> What the task asks:
Determine which lines of the records include the word "evenodd", and copy them.

> Material for the task:

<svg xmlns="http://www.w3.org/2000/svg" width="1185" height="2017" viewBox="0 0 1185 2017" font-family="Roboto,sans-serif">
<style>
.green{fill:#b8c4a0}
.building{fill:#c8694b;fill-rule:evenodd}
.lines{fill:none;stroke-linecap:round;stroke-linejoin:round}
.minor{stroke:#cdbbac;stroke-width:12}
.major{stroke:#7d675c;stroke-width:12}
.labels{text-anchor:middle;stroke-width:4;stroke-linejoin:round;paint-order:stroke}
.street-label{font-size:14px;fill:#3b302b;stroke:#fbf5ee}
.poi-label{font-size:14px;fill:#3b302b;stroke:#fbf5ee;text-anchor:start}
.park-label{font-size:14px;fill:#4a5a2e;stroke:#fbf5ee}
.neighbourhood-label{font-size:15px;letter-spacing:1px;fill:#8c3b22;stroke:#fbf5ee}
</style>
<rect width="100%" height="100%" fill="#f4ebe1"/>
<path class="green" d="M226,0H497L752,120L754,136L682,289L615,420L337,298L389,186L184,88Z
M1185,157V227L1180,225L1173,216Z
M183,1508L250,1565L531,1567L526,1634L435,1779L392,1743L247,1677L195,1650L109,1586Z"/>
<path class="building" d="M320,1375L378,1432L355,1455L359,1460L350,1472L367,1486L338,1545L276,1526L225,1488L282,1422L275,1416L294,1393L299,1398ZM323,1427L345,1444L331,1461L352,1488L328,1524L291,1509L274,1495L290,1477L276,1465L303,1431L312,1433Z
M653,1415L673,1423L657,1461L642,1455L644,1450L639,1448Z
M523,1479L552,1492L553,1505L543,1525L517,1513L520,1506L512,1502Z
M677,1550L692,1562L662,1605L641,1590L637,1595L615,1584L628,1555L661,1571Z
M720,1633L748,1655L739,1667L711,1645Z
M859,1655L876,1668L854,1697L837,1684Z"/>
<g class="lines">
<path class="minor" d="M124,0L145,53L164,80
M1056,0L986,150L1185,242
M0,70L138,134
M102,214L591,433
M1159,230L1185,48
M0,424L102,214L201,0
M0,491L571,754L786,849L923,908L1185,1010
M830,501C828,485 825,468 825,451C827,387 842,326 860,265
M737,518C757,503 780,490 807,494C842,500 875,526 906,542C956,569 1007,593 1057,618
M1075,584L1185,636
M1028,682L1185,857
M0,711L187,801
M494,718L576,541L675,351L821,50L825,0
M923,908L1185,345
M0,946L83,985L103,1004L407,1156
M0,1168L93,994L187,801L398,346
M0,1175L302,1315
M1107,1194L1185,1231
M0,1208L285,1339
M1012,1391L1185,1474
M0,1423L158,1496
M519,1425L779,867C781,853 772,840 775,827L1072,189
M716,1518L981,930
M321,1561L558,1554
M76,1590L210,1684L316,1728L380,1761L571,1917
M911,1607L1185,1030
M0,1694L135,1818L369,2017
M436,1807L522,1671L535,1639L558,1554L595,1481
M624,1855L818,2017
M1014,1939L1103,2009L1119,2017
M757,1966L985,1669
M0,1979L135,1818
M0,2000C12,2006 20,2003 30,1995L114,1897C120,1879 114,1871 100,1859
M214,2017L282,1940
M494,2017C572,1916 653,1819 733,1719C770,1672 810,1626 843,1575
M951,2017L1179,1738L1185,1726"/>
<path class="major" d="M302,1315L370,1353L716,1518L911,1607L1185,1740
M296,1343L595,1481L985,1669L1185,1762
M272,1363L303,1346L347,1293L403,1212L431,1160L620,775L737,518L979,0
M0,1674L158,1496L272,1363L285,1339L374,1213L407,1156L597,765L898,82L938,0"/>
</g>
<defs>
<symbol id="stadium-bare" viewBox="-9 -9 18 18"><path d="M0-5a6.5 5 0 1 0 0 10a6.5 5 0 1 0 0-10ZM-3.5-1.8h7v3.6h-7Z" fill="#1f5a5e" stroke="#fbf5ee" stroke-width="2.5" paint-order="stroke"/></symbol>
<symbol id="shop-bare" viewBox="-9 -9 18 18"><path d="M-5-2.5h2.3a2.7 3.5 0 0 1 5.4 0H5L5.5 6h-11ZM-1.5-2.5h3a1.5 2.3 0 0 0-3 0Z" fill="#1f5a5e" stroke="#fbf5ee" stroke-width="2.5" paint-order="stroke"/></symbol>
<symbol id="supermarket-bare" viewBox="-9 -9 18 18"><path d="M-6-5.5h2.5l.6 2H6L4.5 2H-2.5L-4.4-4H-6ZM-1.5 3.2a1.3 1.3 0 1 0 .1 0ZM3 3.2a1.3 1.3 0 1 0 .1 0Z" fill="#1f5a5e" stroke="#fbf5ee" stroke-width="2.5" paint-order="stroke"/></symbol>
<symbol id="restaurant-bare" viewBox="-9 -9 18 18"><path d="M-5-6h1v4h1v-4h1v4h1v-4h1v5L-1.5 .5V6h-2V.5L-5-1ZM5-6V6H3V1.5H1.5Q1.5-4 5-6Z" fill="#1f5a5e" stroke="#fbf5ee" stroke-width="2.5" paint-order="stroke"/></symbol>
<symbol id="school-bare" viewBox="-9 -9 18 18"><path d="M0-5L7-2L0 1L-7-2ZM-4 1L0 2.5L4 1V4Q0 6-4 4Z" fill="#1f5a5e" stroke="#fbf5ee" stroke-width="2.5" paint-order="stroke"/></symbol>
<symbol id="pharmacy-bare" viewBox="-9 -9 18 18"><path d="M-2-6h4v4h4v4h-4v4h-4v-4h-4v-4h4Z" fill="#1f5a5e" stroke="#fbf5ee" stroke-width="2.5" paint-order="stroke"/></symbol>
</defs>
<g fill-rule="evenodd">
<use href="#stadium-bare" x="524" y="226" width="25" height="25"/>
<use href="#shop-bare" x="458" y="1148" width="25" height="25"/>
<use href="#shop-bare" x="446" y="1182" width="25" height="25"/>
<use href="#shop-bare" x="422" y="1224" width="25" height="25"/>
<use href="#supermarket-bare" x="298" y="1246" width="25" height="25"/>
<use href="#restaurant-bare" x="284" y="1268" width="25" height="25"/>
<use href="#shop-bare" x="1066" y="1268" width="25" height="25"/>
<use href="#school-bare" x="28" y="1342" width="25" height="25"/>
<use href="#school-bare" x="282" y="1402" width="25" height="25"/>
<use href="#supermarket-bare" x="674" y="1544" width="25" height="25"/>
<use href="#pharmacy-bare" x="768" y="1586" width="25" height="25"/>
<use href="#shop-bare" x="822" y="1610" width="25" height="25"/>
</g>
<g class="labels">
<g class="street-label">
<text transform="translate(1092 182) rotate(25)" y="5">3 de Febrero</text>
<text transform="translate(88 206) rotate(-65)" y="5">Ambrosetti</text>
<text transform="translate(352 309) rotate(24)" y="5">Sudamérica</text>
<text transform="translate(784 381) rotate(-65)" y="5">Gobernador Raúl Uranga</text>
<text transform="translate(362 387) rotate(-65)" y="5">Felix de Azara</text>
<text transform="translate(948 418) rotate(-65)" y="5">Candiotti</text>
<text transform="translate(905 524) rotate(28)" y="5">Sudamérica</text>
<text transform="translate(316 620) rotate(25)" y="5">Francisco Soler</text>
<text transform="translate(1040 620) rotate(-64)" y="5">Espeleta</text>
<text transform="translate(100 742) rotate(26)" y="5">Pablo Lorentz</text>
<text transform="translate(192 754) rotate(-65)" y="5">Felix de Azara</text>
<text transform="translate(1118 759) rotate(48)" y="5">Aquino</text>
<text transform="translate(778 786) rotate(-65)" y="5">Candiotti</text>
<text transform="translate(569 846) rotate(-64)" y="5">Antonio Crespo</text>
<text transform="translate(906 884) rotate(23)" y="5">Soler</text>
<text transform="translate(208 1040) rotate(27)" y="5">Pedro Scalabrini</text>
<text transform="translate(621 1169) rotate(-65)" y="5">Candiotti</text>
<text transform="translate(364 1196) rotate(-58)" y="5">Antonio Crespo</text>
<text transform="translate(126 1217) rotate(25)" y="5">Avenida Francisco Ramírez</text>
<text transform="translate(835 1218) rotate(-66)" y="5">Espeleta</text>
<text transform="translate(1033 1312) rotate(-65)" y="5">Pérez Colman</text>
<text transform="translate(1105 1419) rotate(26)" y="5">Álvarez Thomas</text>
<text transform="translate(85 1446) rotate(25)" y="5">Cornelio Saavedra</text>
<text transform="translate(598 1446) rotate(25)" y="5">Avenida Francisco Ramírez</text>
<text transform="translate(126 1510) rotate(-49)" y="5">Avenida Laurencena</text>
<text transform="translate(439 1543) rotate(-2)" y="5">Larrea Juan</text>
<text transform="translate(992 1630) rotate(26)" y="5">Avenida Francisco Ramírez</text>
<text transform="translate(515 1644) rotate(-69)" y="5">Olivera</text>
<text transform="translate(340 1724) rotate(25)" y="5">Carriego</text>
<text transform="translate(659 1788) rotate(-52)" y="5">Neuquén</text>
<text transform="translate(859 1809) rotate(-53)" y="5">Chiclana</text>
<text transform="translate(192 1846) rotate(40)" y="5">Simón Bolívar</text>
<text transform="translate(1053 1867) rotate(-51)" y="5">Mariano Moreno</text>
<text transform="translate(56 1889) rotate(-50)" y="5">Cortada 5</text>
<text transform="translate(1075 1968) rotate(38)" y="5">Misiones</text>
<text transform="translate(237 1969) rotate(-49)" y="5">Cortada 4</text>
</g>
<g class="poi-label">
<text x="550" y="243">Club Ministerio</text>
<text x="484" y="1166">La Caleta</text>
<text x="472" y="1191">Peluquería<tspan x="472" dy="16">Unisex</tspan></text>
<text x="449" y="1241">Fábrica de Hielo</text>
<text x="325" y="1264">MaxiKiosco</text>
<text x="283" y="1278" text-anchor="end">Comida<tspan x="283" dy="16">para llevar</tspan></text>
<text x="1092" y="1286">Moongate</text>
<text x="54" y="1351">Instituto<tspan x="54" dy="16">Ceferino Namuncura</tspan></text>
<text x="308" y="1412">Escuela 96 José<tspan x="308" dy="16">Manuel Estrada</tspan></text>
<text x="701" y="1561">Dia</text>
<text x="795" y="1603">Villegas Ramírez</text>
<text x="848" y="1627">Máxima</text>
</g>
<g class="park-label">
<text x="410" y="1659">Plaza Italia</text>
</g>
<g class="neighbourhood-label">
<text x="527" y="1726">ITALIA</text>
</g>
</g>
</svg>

> Output below:
.building{fill:#c8694b;fill-rule:evenodd}
<g fill-rule="evenodd">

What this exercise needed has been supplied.